Freddie Gage, a Texas evangelist, told the audience at the 2002 SBC annual meeting in St. Louis that he remembered being in an all-night prayer meeting at the launch of the conservative movement in 1979 in Houston. “I felt we were going to experience a revival, a revival of souls,” Gage said. “It has not happened.”

Before coming to LifeWay, Rainer wrote while teaching at Southern Baptist Theological Seminary that the SBC’s baptism statistics had not improved since 1979 and were essentially unchanged since the 1950s.

“An honest evaluation of the data leads us to but one conclusion,” Rainer wrote in the Spring 2005 issue of The Southern Baptist Journal of Theology. “The conservative resurgence has not resulted in a more evangelistic denomination.”

The SBC’s high-water mark for baptisms was in 1972, when they numbered 445,725. And that was with a much smaller church base.
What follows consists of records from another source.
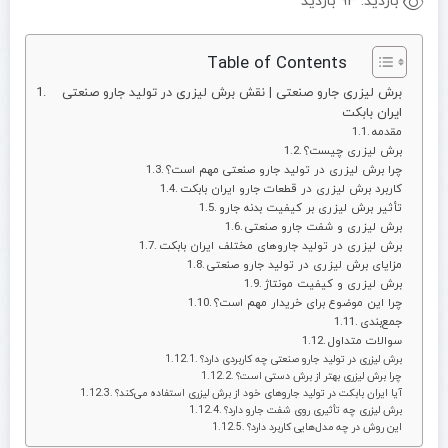
بازدید:
93 بازدید
Table of Contents
برش لیزری جارو صنعتی | نقش برش لیزری در تولید جارو صنعتی
ایران بابکت
مقدمه
برش لیزری چیست؟
چرا برش لیزری در تولید جارو صنعتی مهم است؟
کاربرد برش لیزری در قطعات جارو ایران بابکت
تأثیر برش لیزری بر کیفیت بدنه جارو
برش لیزری و شفت جارو صنعتی
برش لیزری در تولید جاروهای مختلف ایران بابکت
مزایای برش لیزری در تولید جارو صنعتی
برش لیزری و کیفیت مونتاژ
چرا این موضوع برای خریدار مهم است؟
جمع‌بندی
سوالات متداول
برش لیزری در تولید جارو صنعتی چه کاربردی دارد؟
چرا برش لیزری بهتر از برش دستی است؟
آیا ایران بابکت در تولید جاروهای خود از برش لیزری استفاده می‌کند؟
برش لیزری چه تأثیری روی شفت جارو دارد؟
این روش در چه مدل‌هایی کاربرد دارد؟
In 1950 Southern Baptists recorded one baptism for every 19 church members. Today the ratio of baptisms to total membership is 1:44.

More recently Rainer wondered in an article in Baptist Press is the church is America “is headed down the path of many European congregations: decline and death.”

Paige Patterson, a former SBC president and a co-founder of the conservative resurgence, said he believes the figures would be worse if there had not been a conservative movement. Be he added the numbers are likely even more anemic than they appear, because there is no way of knowing how many are rebaptisms of people who already are in church and that many churches are baptizing children at younger and younger ages to the point that “Many of us are guilty of the infant baptism we used to criticize everybody else for.”

But not everyone buys the argument that doctrinal fidelity is a magic bullet for evangelism.

The convention has not reached the 400,000-baptism plateau since 2000, the year it revised the Baptist Faith & Message to narrow theological parameters in place since the statement’s last revision in 1963.

One of a laundry list of criticisms leveled at Bob Reccord, who resigned earlier this week as president of the SBC North American Mission Board, was failure to articulate a “consistent evangelism strategy” for the SBC.

Robert Wuthnow, a professor of sociology of religion at Princeton University, says it may be that demographics are catching up with the SBC and the denomination could be facing a long-term decline in membership and loss of public influence similar to other moderate and liberal Protestant churches.

Southern Baptists’ membership core–white and middle class–is aging, he says, and migration patterns are pulling two directions, taking churchgoers out of the Bible belt while people from less religiously inclined regions move into the South.

In his remarks to the SBC Executive Committee, Welch surmised that disasters like Hurricane Katrina and church fires in Alabama and controversy among convention leaders might be distractions to reaching the 1 million baptism goal.

“We must somehow become proficient enough in the spiritual war-fighting that we are not overwhelmed by struggles,” Welch said. “Can you not fight with a scratch on your nose? Can you not lose a piece of your ear and keep going? Can you not take a flesh wound and stand up straight? Must you always lay down and whine when the least difficulty comes along?”

The 2005 SBC statistics show miniscule growth in total church membership of 0.02 percent, to 16,270,315. The number of churches grew by 234 (0.5 percent) to 43,699.

Another traditional strong indicator of church health, Sunday school enrollment, declined by 137,660, to a total of 8,068,780.

Southern Baptist churches took in more than $9.9 billion in total tithes, offerings and special gifts, and spent about $1.2 billion of it on missions. The total value of property owned by congregations exceeds $42 billion. About 6 million Southern Baptists, 37 percent of the total membership, attended church on the average Sunday.

Bob Allen is managing editor of EthicsDaily.com.